# [Task to complete]
Retype each line of the listing below, from the first through the one holding "potted tree: present", with no other lines.

# [Task data]
------------------------------------------------------------------------
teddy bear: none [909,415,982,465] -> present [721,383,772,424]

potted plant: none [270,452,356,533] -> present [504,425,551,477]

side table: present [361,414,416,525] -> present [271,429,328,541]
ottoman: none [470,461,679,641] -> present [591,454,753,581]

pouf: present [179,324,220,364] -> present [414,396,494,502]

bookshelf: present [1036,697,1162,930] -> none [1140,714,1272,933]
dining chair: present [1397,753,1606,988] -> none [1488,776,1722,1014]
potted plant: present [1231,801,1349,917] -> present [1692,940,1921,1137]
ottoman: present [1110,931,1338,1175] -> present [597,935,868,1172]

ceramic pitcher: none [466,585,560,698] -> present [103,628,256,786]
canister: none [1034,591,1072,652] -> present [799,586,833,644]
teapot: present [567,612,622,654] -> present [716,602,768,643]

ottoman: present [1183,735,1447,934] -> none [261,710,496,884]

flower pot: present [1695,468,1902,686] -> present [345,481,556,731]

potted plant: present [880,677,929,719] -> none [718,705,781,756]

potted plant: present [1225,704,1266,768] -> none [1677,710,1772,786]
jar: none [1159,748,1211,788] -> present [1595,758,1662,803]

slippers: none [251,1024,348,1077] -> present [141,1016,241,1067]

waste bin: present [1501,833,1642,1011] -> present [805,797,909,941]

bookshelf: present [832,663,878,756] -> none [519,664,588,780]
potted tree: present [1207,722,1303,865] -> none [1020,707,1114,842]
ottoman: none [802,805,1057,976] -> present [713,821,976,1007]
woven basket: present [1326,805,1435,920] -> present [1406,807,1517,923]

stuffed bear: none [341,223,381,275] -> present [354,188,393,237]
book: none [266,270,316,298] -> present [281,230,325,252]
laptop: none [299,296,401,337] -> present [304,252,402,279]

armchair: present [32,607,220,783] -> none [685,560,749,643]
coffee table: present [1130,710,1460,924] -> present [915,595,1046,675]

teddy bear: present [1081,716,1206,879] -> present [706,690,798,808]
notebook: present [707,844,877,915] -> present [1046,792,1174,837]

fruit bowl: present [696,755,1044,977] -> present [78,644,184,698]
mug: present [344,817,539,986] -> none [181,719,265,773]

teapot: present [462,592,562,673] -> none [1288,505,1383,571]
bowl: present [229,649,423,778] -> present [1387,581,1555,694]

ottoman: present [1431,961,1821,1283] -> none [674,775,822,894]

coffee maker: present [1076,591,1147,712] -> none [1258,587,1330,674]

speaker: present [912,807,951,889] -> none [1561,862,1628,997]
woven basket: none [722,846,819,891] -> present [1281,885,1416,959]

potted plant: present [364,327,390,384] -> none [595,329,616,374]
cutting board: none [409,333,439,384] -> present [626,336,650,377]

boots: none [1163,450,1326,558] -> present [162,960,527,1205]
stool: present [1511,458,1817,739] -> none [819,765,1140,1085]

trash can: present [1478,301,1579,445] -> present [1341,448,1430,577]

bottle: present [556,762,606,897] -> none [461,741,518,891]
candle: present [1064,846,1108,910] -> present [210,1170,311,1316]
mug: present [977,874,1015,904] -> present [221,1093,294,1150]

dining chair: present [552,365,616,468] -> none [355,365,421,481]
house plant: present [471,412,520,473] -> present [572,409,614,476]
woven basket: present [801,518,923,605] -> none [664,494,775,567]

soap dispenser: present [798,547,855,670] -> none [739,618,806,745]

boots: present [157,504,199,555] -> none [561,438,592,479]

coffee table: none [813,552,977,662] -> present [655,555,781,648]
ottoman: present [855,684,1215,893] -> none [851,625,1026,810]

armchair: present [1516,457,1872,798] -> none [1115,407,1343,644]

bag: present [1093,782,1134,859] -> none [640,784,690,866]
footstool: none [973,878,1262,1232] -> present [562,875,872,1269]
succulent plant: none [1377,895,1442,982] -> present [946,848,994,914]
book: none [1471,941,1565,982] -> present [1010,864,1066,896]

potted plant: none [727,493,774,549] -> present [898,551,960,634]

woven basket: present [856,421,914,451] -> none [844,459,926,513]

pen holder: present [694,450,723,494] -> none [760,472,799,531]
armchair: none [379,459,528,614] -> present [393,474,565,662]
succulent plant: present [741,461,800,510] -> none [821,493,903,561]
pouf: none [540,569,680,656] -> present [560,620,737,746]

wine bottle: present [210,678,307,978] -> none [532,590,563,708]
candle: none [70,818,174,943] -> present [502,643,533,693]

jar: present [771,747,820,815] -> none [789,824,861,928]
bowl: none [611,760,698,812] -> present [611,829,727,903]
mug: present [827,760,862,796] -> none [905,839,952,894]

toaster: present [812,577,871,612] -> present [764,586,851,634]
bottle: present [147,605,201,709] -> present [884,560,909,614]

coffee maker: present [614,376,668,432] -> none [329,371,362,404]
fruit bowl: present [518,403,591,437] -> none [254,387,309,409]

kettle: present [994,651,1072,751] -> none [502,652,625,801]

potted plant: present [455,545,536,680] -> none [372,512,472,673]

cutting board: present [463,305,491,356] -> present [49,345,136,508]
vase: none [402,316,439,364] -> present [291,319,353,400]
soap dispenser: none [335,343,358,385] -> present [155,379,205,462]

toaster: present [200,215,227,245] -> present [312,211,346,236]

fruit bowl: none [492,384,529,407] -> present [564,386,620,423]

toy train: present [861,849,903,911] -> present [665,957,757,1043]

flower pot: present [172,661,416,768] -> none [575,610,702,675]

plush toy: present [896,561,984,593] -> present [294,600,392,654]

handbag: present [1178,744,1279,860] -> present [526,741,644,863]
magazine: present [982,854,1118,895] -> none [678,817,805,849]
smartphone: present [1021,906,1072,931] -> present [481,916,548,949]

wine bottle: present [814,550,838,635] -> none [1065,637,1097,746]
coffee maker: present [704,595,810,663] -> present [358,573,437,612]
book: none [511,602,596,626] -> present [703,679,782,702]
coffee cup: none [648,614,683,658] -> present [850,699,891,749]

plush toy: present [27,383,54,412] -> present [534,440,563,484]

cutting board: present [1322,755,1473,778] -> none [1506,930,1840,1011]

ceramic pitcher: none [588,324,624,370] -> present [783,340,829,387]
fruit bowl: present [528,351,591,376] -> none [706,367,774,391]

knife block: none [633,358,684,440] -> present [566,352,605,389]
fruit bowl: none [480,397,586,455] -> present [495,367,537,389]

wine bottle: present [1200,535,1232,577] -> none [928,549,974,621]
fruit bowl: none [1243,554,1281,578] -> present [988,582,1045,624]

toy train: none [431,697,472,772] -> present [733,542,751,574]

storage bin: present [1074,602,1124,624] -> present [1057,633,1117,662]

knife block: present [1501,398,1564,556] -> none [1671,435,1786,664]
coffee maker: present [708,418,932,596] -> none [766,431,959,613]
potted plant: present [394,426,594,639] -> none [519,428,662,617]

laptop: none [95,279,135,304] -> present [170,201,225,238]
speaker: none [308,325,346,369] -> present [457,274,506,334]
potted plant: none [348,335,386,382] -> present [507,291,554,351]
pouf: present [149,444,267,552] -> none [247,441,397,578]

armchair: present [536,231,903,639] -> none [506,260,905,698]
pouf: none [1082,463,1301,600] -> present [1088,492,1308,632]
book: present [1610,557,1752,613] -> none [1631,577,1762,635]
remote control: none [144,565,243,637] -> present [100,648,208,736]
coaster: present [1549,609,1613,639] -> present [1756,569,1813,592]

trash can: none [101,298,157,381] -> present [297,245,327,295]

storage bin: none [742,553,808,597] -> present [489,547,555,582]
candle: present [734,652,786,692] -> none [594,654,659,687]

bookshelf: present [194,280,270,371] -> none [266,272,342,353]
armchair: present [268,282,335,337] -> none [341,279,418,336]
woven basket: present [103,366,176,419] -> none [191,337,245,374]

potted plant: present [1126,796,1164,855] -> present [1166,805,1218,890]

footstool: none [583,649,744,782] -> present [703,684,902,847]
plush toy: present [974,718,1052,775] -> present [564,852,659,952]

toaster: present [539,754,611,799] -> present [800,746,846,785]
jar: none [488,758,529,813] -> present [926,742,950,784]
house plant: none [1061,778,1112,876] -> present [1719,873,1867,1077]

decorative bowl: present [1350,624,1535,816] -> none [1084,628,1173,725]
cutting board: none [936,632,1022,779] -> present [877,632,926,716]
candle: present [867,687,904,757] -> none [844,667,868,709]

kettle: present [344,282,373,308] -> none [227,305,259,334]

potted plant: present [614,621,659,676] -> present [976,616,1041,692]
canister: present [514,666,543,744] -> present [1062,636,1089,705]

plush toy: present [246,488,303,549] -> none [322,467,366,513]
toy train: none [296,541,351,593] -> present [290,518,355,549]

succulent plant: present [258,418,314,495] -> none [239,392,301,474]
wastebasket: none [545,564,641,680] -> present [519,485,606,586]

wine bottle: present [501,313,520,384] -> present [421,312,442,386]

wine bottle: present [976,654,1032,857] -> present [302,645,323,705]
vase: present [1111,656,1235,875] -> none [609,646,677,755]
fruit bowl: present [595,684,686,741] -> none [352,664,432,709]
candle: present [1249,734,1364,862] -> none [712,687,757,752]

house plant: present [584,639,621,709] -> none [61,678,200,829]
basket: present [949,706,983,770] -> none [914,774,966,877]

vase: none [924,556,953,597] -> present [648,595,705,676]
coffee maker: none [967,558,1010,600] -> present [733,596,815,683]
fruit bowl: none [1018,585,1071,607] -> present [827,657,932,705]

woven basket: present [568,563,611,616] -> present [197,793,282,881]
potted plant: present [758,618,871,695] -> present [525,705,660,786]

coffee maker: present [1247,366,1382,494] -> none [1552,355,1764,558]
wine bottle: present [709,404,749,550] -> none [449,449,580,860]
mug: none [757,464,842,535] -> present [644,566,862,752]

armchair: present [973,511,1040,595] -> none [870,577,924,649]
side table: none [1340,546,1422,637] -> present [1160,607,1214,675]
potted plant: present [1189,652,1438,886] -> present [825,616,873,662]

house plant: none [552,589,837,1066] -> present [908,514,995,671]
------------------------------------------------------------------------
# [Output of the task]
teddy bear: none [909,415,982,465] -> present [721,383,772,424]

potted plant: none [270,452,356,533] -> present [504,425,551,477]

side table: present [361,414,416,525] -> present [271,429,328,541]
ottoman: none [470,461,679,641] -> present [591,454,753,581]

pouf: present [179,324,220,364] -> present [414,396,494,502]

bookshelf: present [1036,697,1162,930] -> none [1140,714,1272,933]
dining chair: present [1397,753,1606,988] -> none [1488,776,1722,1014]
potted plant: present [1231,801,1349,917] -> present [1692,940,1921,1137]
ottoman: present [1110,931,1338,1175] -> present [597,935,868,1172]

ceramic pitcher: none [466,585,560,698] -> present [103,628,256,786]
canister: none [1034,591,1072,652] -> present [799,586,833,644]
teapot: present [567,612,622,654] -> present [716,602,768,643]

ottoman: present [1183,735,1447,934] -> none [261,710,496,884]

flower pot: present [1695,468,1902,686] -> present [345,481,556,731]

potted plant: present [880,677,929,719] -> none [718,705,781,756]

potted plant: present [1225,704,1266,768] -> none [1677,710,1772,786]
jar: none [1159,748,1211,788] -> present [1595,758,1662,803]

slippers: none [251,1024,348,1077] -> present [141,1016,241,1067]

waste bin: present [1501,833,1642,1011] -> present [805,797,909,941]

bookshelf: present [832,663,878,756] -> none [519,664,588,780]
potted tree: present [1207,722,1303,865] -> none [1020,707,1114,842]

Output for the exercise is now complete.